La vecchiaia non è una sciagura, prima di tutto è un fenomeno culturale (si veda La vecchiaia è un fenomeno culturale: parla Simone de Beauvoir): il destino del divenire vecchi è vissuto in maniera variabile a seconda del contesto sociale di appartenenza. E nella società attuale purtroppo esiste una specie di "congiura del silenzio", in cui la vecchiaia appare come un segreto vergognoso del quale è bene non parlare perché non si vuole vedere la caducità a cui siamo tutti quanti inesorabilmente esposti.

Purtroppo la persona anziana va incontro a solitudine e depressione (si veda la depressione nella terza età). Soprattutto dopo la perdita del coniuge, ella sente di non avere più valore agli occhi degli altri, di essere diventata un peso.
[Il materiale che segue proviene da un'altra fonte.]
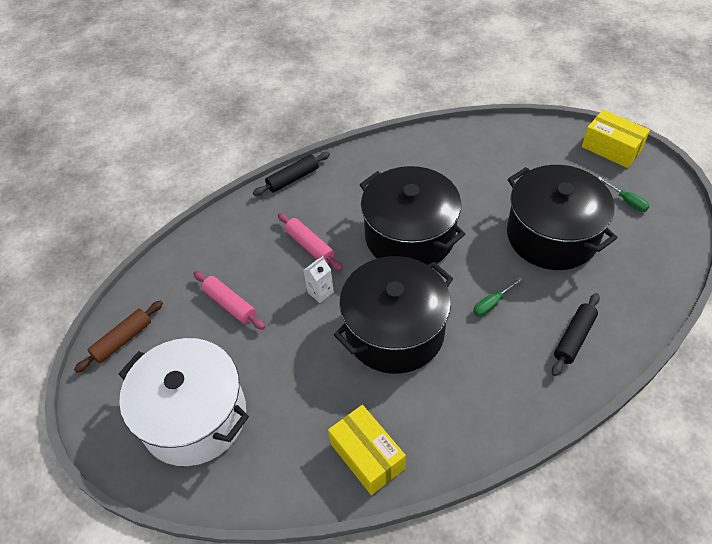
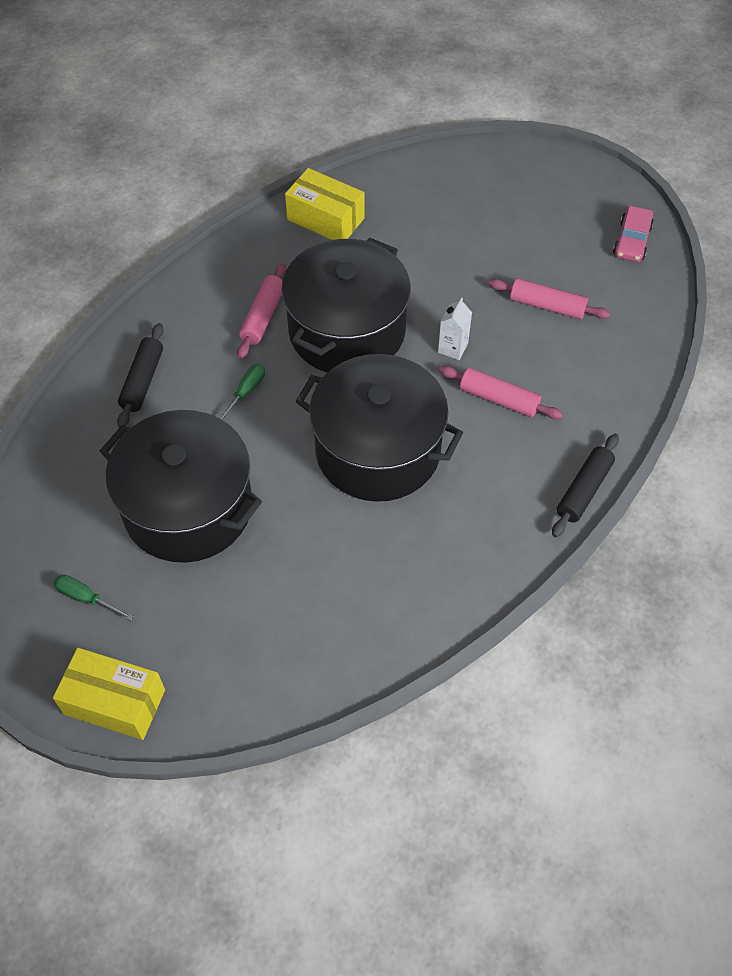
camera: 155 degrees right, 5 degrees up
(122, 340) = (632, 241): brown rolling pin -> pink car
(194, 416) = (506, 202): white pot -> none
(460, 366) = (263, 317): none -> pink rolling pin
Teme di infastidire con i suoi racconti a volte troppo lunghi, con il suo bisogno di comunicazione e di tenerezza.

Una psicoterapia, anche in quest’ultima stagione della vita, può allora aiutare a riscoprire il valore che si pensava perduto, a recuperare serenità e fiducia, a vivere nella sua pienezza l’era della lentezza, dei ricordi, del fluire sommesso delle ore. Anche quando compare la malattia e la morte si fa più vicina ci si può concedere di chiedere aiuto. Sono questi i momenti in cui più abbiamo bisogno della presenza e dell’ascolto di un altro essere umano che non giudica, che ci può donare una differente visione delle cose e un’accoglienza del nostro dolore.

In questo modo anche l'anziano mantiene la sua umanità, trova un posto, una collocazione, una possibilità di sfuggire, almeno in parte, all’insensatezza della fine.